SecurityBrief New Zealand - Technology news for CISOs & cybersecurity decision-makers
Story image
Top 10 riskiest IoT devices for enterprises, according to Forescout
Mon, 29th Jun 2020
FYI, this story is more than a year old

Internet of things (IoT) technologies are becoming more popular as businesses look for unique and successful ways to capture and utilise data.

However, according to Forescout, IoT devices exist in every vertical, can be hard to monitor and control, and can present risk to modern organisations both as entry points into vulnerable networks or as final targets of specialised malware.

Essentially, IoT devices can become attack vectors for hackers to gain access to enterprise networks, and recent Forescout research shows businesses need to be aware of this and put adequate security measures in place.

In Forescout's The Enterprise of Things Security Report, the company identified the 10 riskiest IoT devices for 2020.

In the study, Forescout Research Labs assessed the risk posture of more than eight million devices deployed across five verticals: financial services, government, healthcare, manufacturing and retail.

The data illustrates which devices in the cyber-physical realm are most likely to be compromised and exploited, helping security teams focus on key areas according to threat.

The devices identified are:

  1. Physical access control solutions
  2. HVAC systems
  3. Network cameras
  4. Programmable logic controllers
  5. Radiotherapy systems
  6. Out-of-band controllers
  7. Radiology workstations
  8. Picture archiving and communication systems
  9. Wireless access points
  10. Network management cards

Within this the report found the riskiest device groups include smart buildings, medical devices, networking equipment and Voice over Internet Protocol (VoIP) phones.

The device types posing the highest level of risk are those within physical access control systems.
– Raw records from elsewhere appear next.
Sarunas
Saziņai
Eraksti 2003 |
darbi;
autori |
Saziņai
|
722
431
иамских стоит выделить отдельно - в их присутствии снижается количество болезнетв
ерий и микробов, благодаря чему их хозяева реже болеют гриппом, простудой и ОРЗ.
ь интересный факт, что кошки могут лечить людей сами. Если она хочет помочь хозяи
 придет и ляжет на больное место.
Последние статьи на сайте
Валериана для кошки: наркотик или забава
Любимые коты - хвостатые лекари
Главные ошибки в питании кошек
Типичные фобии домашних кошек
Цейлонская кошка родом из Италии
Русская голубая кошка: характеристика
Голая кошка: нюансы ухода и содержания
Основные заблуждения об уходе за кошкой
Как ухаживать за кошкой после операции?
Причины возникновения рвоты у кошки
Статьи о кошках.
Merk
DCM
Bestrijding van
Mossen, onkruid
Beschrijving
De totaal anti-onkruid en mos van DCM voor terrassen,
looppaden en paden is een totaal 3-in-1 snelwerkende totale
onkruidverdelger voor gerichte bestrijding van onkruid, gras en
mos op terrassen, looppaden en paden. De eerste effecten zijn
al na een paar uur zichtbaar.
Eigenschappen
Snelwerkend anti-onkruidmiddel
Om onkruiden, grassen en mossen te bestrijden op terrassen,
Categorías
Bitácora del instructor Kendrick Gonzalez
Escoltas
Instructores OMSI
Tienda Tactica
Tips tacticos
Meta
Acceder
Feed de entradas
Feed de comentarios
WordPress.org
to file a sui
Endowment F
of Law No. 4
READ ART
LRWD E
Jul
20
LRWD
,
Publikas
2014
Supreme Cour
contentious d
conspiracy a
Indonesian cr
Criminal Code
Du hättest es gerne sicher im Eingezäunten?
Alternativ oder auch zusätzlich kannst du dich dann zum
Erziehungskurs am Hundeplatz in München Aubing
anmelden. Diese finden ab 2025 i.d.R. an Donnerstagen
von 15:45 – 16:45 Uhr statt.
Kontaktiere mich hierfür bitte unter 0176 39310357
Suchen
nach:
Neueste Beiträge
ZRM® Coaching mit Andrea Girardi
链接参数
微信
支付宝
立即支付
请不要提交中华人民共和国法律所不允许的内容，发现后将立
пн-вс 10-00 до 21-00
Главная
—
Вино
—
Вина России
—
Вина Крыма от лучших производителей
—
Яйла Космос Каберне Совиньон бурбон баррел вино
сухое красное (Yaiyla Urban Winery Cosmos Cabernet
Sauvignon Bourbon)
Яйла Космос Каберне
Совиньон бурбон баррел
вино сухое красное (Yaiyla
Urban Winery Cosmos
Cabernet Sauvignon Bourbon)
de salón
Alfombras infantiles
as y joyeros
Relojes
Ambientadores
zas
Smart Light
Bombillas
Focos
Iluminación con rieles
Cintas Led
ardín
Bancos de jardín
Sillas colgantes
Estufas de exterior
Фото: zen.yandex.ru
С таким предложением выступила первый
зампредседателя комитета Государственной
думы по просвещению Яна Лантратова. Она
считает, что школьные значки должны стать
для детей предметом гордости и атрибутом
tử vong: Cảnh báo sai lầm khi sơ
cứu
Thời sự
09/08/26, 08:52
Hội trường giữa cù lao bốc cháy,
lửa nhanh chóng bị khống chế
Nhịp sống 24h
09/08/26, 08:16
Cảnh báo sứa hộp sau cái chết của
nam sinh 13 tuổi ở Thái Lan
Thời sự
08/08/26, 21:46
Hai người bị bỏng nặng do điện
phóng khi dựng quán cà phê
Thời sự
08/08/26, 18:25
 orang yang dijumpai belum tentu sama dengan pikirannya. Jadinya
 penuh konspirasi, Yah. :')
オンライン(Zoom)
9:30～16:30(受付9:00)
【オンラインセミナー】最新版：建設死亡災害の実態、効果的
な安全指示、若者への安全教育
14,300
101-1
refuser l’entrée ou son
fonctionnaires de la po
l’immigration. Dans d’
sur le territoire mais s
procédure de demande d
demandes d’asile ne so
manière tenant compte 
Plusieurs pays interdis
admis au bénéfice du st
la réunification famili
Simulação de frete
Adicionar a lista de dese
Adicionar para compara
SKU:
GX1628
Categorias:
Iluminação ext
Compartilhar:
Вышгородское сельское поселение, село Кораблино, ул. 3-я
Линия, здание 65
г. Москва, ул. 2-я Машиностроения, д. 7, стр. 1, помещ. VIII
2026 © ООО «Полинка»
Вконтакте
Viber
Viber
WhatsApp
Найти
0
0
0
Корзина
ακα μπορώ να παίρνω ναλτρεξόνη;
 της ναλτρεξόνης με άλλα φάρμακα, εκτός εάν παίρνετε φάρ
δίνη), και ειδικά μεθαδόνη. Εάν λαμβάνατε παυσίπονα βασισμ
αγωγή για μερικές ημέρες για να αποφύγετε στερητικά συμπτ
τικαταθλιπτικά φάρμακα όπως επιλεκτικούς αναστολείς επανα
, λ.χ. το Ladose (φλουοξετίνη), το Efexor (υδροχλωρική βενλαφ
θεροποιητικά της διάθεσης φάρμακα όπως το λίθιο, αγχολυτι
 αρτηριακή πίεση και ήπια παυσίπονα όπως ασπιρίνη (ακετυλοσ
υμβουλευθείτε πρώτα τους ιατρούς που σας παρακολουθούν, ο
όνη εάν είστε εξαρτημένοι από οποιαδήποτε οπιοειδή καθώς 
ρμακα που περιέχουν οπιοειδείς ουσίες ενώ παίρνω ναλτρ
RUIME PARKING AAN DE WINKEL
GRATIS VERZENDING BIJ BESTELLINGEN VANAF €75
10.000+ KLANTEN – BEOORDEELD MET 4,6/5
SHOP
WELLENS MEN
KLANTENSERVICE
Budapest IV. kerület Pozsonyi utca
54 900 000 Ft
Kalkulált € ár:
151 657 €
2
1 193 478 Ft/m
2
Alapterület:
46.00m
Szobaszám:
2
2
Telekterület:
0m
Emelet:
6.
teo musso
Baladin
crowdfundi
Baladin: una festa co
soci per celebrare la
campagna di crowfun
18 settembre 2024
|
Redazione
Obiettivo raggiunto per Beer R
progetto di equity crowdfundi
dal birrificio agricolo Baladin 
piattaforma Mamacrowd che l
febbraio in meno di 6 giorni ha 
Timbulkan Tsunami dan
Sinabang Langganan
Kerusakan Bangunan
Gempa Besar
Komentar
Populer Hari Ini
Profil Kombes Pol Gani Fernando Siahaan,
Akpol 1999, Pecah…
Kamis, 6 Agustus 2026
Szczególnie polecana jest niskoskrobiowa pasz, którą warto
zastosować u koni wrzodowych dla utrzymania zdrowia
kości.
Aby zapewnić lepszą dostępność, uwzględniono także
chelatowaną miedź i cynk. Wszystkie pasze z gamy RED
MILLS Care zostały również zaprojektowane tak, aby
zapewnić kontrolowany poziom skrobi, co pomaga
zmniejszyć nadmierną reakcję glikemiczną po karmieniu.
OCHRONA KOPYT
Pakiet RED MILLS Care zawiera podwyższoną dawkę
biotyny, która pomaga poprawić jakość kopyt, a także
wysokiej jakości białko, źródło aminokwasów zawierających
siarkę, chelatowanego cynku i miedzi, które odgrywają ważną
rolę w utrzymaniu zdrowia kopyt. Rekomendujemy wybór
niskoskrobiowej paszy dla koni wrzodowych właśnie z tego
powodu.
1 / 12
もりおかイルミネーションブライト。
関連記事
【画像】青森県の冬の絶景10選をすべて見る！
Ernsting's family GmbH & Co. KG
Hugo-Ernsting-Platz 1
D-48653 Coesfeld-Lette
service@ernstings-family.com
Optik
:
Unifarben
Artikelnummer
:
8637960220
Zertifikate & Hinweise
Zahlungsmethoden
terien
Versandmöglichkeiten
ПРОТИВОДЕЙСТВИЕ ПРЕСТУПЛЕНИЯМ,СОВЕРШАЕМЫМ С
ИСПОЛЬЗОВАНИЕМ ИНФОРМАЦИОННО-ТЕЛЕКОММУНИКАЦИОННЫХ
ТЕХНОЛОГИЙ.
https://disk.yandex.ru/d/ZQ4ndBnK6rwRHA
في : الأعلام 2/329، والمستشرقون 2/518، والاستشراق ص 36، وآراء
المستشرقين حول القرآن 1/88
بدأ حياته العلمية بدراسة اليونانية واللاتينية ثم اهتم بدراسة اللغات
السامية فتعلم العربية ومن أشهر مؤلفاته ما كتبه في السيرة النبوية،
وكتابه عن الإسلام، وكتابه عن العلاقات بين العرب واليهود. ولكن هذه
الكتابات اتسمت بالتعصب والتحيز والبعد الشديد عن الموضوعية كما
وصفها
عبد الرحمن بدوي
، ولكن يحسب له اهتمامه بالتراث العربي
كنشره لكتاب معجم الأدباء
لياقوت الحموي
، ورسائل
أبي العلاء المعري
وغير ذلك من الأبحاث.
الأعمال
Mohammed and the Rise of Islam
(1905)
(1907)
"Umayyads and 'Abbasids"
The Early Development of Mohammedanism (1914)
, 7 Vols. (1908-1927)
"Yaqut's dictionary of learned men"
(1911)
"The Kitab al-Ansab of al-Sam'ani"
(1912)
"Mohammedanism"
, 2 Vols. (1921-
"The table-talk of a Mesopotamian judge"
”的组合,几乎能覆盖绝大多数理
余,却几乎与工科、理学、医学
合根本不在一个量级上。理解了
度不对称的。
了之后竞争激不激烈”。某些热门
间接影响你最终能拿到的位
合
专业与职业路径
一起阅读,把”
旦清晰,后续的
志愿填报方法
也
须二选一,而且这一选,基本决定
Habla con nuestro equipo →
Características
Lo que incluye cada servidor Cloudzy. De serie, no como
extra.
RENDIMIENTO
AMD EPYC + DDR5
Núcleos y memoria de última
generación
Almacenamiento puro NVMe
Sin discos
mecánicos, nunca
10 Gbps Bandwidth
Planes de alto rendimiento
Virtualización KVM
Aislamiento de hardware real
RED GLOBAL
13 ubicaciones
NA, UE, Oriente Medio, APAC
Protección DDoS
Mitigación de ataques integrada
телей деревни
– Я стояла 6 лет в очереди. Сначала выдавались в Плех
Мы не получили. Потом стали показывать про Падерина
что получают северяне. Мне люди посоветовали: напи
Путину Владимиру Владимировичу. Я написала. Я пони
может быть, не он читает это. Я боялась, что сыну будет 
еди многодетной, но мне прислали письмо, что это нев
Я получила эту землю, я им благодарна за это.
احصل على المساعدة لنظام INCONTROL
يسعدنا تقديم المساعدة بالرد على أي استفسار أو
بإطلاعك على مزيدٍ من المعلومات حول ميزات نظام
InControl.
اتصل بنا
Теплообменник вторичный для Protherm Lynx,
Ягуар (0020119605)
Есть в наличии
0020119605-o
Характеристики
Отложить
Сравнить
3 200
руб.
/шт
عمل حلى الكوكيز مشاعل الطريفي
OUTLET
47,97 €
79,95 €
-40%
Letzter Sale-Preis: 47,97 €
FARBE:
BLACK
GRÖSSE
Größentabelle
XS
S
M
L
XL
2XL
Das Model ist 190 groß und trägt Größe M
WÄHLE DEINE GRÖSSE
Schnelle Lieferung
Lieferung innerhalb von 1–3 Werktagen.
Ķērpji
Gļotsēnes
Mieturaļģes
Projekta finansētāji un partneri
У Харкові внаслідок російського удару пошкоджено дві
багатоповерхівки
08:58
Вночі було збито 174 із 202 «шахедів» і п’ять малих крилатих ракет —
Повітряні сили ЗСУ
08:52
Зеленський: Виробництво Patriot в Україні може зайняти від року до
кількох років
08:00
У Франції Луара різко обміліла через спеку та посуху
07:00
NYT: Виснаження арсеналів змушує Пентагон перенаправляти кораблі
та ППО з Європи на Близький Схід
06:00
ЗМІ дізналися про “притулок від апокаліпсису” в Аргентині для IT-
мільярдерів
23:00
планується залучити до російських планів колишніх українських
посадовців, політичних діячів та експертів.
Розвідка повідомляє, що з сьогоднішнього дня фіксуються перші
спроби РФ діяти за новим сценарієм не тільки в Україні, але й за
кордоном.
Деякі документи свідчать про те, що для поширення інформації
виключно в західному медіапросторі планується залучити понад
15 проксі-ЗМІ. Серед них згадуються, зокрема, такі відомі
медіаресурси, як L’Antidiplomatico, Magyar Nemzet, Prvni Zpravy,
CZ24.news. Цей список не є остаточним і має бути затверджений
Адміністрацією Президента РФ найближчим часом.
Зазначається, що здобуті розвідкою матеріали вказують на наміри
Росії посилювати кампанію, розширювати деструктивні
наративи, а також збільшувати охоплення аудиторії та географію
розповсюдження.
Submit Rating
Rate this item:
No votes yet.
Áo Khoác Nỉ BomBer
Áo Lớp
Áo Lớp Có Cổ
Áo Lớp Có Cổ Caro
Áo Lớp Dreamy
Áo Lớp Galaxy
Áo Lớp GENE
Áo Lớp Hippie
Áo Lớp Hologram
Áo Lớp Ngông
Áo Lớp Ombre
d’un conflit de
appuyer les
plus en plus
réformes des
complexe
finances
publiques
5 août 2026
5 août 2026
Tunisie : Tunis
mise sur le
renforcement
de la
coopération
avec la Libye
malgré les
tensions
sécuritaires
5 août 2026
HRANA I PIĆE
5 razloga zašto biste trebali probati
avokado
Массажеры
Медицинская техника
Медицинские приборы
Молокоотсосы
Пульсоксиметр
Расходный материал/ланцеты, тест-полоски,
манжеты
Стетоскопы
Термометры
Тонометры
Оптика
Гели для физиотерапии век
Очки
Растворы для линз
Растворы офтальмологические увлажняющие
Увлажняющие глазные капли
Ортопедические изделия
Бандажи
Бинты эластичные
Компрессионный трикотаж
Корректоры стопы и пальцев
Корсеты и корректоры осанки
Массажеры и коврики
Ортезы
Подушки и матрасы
These devices are ubiquitous and literally open the doors to the physical world, bridging the gap between the cyber and physical realms, Forescout states.

According to the data sample, physical access control solutions are the systems at highest risk due to the presence of many critical open ports, a lot of connectivity with risky devices, and the presence of known vulnerabilities.

Other top 10 riskiest device types include medical devices and networking equipment. These devices, especially medical devices, have enormous potential impact if compromised, and frequently have critical open ports that expose dangerous services on the network, the researchers find.

Windows workstations continue to represent a major risk to organisations. More than 30% of managed Windows devices in manufacturing and more than 35% in healthcare are running recently unsupported versions of Windows.

Additionally, almost 30% of managed Windows devices in financial services are running operating systems that are not patched against the BlueKeep vulnerability.

Commonly exploited network services are spread out across industry verticals. Almost 10% of devices in government have default Telnet port 23 open, and almost 12% have default FTP ports 20 or 21 open, the research found.

In financial services, government and healthcare, close to 20% of devices have default SMB port 445 open and close to 12% have default RDP port 3389 open.

These services leave devices open to attacks from automated threats, such as botnets and ransomware, and advanced persistent threats (APTs).

Forescout regional director of Australia and New Zealand Rohan Langdon says, “Organisational leaders are starting to understand the inherent cyber risks that IoT devices pose; however, there are many questions around which devices pose the highest risk.

"Knowing the potential risk is critical in helping organisations identify which devices to proactively take action on or potentially block from the network.

“Cyber risk modelling, such as that made possible by Forescout's Device Cloud data lake, provides boards and executives with a way to know where the highest risk is as well as benchmark against their peers.

Langdon says, “The number and diversity of connected devices in virtually every industry vertical has presented new challenges for all organisations and indirectly made every business leader a cybersecurity stakeholder. Part of reducing this risk is applying security controls and tools that can help identify and automate controls.

“This includes: having device visibility across the network; accelerating the design, planning and deployment of dynamic network segmentation; enhancing endpoint manageability; automating and enforcing policy-based control; and highlighting operational technology IoT exposure by continuously and passively discovering, classifying, and monitoring network-connected OT and IoT devices.